Copiosa colección que inició después de la muerte de Alatorre, quien “era muy alérgico a adquirir cosas”, además de bastante ateo. “Así como le podía decir a cualquiera que era ateo, le costaba decirle a la gente que era gay“, indica el artista.
“Pero sí, ateo, y eso que venía de una familia muy religiosa. Dos hermanas monjas, dos tías monjas”, agrega. El propio Alatorre fue llevado, a sus 12 años, al seminario religioso en Tlalpan durante el Cardenismo; serían años muy formativos, pues ahí aprendería griego, latín y hasta a tocar el piano.

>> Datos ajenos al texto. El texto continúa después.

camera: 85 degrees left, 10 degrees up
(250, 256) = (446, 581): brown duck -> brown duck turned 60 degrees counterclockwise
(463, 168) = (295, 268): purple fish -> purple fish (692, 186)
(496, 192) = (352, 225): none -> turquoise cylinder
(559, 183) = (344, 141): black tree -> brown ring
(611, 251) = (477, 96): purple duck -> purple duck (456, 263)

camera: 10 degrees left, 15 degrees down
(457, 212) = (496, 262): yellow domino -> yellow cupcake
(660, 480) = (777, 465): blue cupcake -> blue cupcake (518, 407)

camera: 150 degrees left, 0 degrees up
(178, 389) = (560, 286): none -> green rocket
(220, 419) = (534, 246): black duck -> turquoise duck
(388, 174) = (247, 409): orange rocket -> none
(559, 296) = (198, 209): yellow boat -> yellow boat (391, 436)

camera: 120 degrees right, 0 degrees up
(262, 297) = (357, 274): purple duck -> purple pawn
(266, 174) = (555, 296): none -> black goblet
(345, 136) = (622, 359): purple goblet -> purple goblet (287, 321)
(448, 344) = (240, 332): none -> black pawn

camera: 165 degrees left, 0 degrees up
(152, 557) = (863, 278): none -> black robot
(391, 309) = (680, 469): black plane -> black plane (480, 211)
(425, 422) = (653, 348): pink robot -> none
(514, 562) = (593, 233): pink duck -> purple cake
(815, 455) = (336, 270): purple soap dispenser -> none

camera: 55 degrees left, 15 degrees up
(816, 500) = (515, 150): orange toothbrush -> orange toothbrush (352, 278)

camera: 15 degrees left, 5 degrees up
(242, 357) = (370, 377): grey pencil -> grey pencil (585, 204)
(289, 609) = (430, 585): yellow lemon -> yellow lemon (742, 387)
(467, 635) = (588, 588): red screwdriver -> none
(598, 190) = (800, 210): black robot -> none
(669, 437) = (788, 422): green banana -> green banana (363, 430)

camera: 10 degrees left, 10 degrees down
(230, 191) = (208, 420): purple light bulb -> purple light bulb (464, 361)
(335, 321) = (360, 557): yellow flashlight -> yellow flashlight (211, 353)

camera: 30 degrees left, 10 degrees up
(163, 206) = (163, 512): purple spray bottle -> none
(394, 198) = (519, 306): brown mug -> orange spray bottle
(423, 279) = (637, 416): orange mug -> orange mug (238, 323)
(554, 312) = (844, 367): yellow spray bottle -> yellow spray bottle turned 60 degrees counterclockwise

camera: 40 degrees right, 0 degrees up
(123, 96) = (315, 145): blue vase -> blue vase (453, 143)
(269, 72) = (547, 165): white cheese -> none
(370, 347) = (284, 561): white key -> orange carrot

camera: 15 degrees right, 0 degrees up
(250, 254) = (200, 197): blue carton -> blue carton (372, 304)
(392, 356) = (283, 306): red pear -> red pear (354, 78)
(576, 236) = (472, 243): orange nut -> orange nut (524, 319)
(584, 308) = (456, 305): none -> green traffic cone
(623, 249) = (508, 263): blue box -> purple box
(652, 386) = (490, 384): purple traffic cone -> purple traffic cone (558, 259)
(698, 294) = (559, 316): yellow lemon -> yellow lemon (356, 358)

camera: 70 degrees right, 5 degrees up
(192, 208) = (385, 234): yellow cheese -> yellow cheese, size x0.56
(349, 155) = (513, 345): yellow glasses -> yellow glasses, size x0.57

Lo cual hacía constantemente en casa. La misma que Ventura se apresuró a dejar a la muerte de su compañero en 2010, pues ya estaba a nombre de los tres hijos del filólogo.
“Cuando muere Antonio, lo primero que pensé fue: ‘Yo me tengo que salir de aquí’. Son demasiados fantasmas. Aunque yo la arreglé, nunca la sentí mía”.
Apenas tres meses antes de su partida, Ventura y Alatorre -quien ya vivía con oxígeno las 24 horas del día debido a un agravado enfisema- se casaron, habiéndose legalizado al fin la unión gay. Acto que, más allá de lo simbólico, otorgaba reconocimiento legal al artista en la vida de su compañero.
Al morir, las instrucciones del filólogo, cuya trayectoria estuvo ligada a las instituciones y figuras más importantes de México y fuera de él, fueron claras: que no se le rindieran velorio, ritos, ceremonias, homenajes, “ni ningún otro exorcismo”.
Ventura, entonces, tiró al viento la gran mayoría de sus cenizas en el Paso de Cortés, un valle entre el Popocatépetl y el Iztaccíhuatl. También entregó una parte a sus hijos, y otra más la dejó en el jardín de la casa de Las Águilas, testigo de su transformación y morada última donde prevalece, ardiente, la llama de su libertad.